Daten und Fakten zur Bewerberstadt Berlin
Über die Bedeutung der Umfrageergebnisse für die Kür der Kandidatenstadt, die am 21. März in der Frankfurter Paulskirche durch die DOSB-Mitgliederversammlung bestätigt werden soll, herrscht weiterhin Unklarheit. Hörmann bekräftigte erneut, dass sie „von zentraler Bedeutung, allerdings auch nicht allein ausschlaggebend“ seien. Fakt ist: Der DOSB will nach dem Desaster mit der Bewerbung Münchens für die Winterspiele 2022, die in einem Bürgerentscheid durchfiel, die Stimmung in der Bevölkerung ausloten, bevor im September das Referendum ansteht. Im September 2014 hatten sich in einer Forsa-Umfrage 48 Prozent der Berliner und 53 Prozent der Hamburger für Spiele in ihrer Stadt ausgesprochen. Im Februar ermittelte Emnid in Hamburg 68 Prozent Zustimmung.

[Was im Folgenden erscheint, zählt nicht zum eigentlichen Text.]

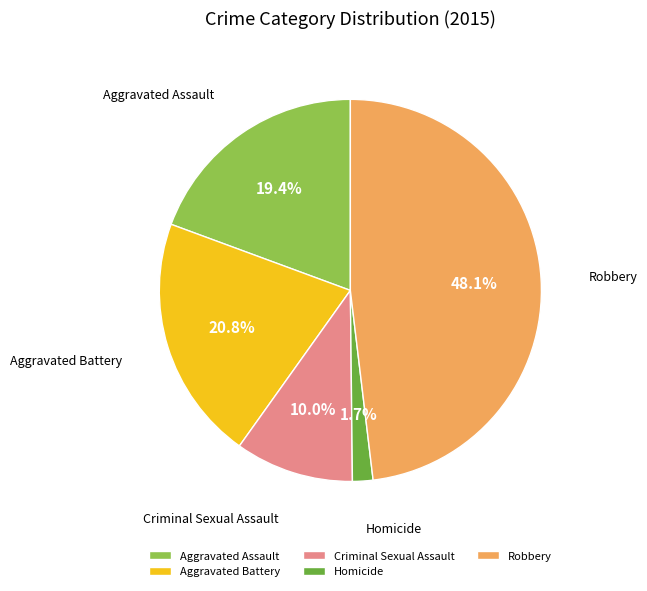

Rank the categories by value from lowest to highest.

Homicide, Criminal Sexual Assault, Aggravated Assault, Aggravated Battery, Robbery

„Für uns ist sowohl die Höhe des Wertes als auch die Entwicklung wichtig“, sagte Hörmann. Liegt eine Stadt mit deutlichem Abstand – 15 Prozent plus – vor der anderen, wäre das vorentscheidend. Über die weiteren Bewertungskriterien will das DOSB-Präsidium am 10. März abschließend beraten und diese dann ebenfalls öffentlich machen. Auf jener Sitzung soll dann auch darüber befunden werden, welche der neun Präsidiumsmitglieder über den nationalen Olympiakandidaten abstimmen dürfen. So könnte Gudrun Doll-Tepper als Vorstandsmitglied des Berliner Landessportbundes ebenso als befangen gelten wie DOSB-Vize Leistungssport Ole Bischof, der in Hamburg wohnt.
Am 15. März werden die Entscheider im Frankfurter Hotel Lindner zur Tagung mit den nationalen Sportverbänden zusammentreten. Auf dieser Sitzung und dann noch einmal einen Tag später, wenn die DOSB-Führung mit Vertretern von Gewerkschaften, Kirchen, dem Städtetag, Transparency International und weiteren Experten aus allen gesellschaftlichen Bereichen zusammentrifft, haben die Sportsenatoren Frank Henkel (Berlin) und Michael Neumann die Chance, ihr Konzept in einer auf 15 Minuten begrenzten Präsentation erneut vorzustellen. Am Abend des 16. März wird das DOSB-Präsidium dann seine Empfehlung aussprechen, die fünf Tage später in der Paulskirche nur noch bestätigt werden soll. Erst dann wird Olaf Scholz wissen, ob seine gute Laune berechtigt war.